LUCIANA MOHERDAUI - A Web se tornou uma grande fonte de informação
- para o leitor e para o jornalista. A informação
imediata, também difundida pelo rádio ou pela TV,
está disponível na rede em minutos e é propagada
rapidamente entre leitores, jornalistas e usuários em geral.
Os relatórios de audiência do Ibope apontam um crescimento
expressivo no número de leitores online (www.ibope.com.br).
PANOPTICON - O jornalista que
trabalha com Web realmente aplica os conceitos que se tem sobre
escrita e leitura para tal suporte ou acaba utilizando sua experiência
anterior e formando sua própria rotina?
LUCIANA MOHERDAUI - Sim. O jornalismo não muda com
a Web. O lead não muda. A palavra não muda. O que
muda é o suporte. Na Web, os recursos multimídia permitem
uma edição interativa do noticiário. Isso caracteriza
o jornalismo online.
PANOPTICON - Você acredita
em uma rotina produtiva estanque, que atenda a todas as demandas
do suporte digital?
LUCIANA MOHERDAUI - Não.
PANOPTICON - Já é
possível apontar modelos de webjornalismo que deram certo?
LUCIANA MOHERDAUI - O MSNBC (www.msnbc.com) é um grande
exemplo do bom uso dos recursos multimídia na rede. O espanhol
El Pais (www.elpais.es) também não deixa a desejar.
O El Pais tem os melhores infográficos em flash que eu já
vi.
PANOPTICON - Como você
vê o jornalismo online brasileiro hoje? Está caminhando
bem ou ainda precisa encontrar sua direção?
LUCIANA MOHERDAUI - O jornalismo online em geral ainda é
muito "morno". Pouco atrativo.
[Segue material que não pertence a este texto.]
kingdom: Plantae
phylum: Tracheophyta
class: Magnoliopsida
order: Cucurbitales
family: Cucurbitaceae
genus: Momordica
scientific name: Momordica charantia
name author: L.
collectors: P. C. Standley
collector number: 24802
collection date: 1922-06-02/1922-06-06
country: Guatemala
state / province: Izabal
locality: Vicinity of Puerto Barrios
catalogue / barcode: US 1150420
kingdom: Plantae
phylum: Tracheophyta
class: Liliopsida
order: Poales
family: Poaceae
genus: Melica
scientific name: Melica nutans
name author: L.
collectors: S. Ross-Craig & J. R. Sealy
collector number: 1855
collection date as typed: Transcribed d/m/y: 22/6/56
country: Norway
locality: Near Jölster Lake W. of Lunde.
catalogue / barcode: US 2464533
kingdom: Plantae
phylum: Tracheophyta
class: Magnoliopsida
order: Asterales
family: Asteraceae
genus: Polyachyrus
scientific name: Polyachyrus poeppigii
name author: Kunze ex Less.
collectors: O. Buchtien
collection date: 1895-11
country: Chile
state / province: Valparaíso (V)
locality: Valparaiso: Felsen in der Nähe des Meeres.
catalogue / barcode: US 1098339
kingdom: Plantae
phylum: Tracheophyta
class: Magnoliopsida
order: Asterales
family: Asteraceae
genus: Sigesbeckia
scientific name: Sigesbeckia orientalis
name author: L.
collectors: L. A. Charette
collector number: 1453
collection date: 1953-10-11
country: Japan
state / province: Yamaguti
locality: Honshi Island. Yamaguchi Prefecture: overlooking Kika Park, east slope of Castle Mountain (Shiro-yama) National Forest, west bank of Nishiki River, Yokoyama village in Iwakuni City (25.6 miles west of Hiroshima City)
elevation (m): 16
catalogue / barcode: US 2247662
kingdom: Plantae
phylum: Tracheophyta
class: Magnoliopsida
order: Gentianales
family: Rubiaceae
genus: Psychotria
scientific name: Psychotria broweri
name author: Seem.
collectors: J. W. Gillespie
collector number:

Falta criatividade no uso
dos recursos multimídia existentes na rede para incrementar
o material que vai ao ar diariamente.
PANOPTICON - O suporte Internet
ainda está em desenvolvimento. Onde acha que chegaremos em
cinco ou dez anos? Como isso influirá nos comportamentos
do "leitor digital"?
LUCIANA MOHERDAUI - Provavelmente, em cinco anos, as pessoas
estarão mais habituadas com o uso da rede e, talvez, o acesso
seja mais barato e melhor. O que tem de mudar são os projetos
de JOL. Muito do que se vê por aí (Brasil e exterior)
é parecido com a mídia impressa. Se a mentalidade
não mudar, teremos o mesmo produto daqui a cinco ou dez anos.
PANOPTICON - No futuro, os mídia
tendem a superar uns aos outros ou a se fundirem? Como você
vê a predominância da idéia de convergência?
LUCIANA MOHERDAUI - O Marshall McLuhan definiu melhor do
que ninguém isso. Um meio não mata o outro. Todo novo
meio que surge provoca ajustes nos veículos tradicionais.
Com a rede, a TV e o rádio não mudaram, mas transformaram
seu conteúdo num gigantesco banco de dados [veja o site da
Globonews]. As notícias do jornal impresso deixam de ter
interesse se forem simplesmente um relato referencial dos fatos.
É preciso agora repensar a produção e aprofundar
mais as notícias e transformá-las em informação.